=== Begin Enclosure ===

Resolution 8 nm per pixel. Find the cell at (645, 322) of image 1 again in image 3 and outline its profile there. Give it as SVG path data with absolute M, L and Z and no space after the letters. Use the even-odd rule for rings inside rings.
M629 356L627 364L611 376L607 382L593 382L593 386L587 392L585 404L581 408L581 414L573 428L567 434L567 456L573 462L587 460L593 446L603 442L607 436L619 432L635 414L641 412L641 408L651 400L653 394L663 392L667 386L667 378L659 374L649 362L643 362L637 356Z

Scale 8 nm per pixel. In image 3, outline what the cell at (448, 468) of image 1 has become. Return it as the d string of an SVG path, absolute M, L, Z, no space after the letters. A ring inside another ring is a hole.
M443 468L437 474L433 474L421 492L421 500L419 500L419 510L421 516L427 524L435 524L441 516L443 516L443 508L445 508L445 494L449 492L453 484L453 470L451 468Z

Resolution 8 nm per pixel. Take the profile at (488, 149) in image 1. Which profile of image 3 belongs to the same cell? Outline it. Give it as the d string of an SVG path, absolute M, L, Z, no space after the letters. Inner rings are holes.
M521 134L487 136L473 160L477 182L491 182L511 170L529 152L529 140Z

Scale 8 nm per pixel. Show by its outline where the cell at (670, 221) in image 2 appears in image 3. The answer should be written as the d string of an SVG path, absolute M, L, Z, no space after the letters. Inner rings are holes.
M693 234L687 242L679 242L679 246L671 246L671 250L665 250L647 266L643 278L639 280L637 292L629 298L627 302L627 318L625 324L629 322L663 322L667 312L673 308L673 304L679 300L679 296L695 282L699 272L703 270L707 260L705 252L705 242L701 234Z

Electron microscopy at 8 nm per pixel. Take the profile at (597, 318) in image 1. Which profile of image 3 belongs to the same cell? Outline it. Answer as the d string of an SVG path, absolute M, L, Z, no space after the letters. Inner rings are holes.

=== End Enclosure ===

WORK INSTRUCTION =
Transcribe the listing. Every line must match exactly.

EXERCISE OUTPUT =
Resolution 8 nm per pixel. Find the cell at (645, 322) of image 1 again in image 3 and outline its profile there. Give it as SVG path data with absolute M, L and Z and no space after the letters. Use the even-odd rule for rings inside rings.
M629 356L627 364L611 376L607 382L593 382L593 386L587 392L585 404L581 408L581 414L573 428L567 434L567 456L573 462L587 460L593 446L603 442L607 436L619 432L635 414L641 412L641 408L651 400L653 394L663 392L667 386L667 378L659 374L649 362L643 362L637 356Z

Scale 8 nm per pixel. In image 3, outline what the cell at (448, 468) of image 1 has become. Return it as the d string of an SVG path, absolute M, L, Z, no space after the letters. A ring inside another ring is a hole.
M443 468L437 474L433 474L421 492L421 500L419 500L419 510L421 516L427 524L435 524L441 516L443 516L443 508L445 508L445 494L449 492L453 484L453 470L451 468Z

Resolution 8 nm per pixel. Take the profile at (488, 149) in image 1. Which profile of image 3 belongs to the same cell? Outline it. Give it as the d string of an SVG path, absolute M, L, Z, no space after the letters. Inner rings are holes.
M521 134L487 136L473 160L477 182L491 182L511 170L529 152L529 140Z

Scale 8 nm per pixel. Show by its outline where the cell at (670, 221) in image 2 appears in image 3. The answer should be written as the d string of an SVG path, absolute M, L, Z, no space after the letters. Inner rings are holes.
M693 234L687 242L679 242L679 246L671 246L671 250L665 250L647 266L643 278L639 280L637 292L629 298L627 302L627 318L625 324L629 322L663 322L667 312L673 308L673 304L679 300L679 296L695 282L699 272L703 270L707 260L705 252L705 242L701 234Z

Electron microscopy at 8 nm per pixel. Take the profile at (597, 318) in image 1. Which profile of image 3 belongs to the same cell? Outline it. Answer as the d string of an SVG path, absolute M, L, Z, no space after the letters. Inner rings are holes.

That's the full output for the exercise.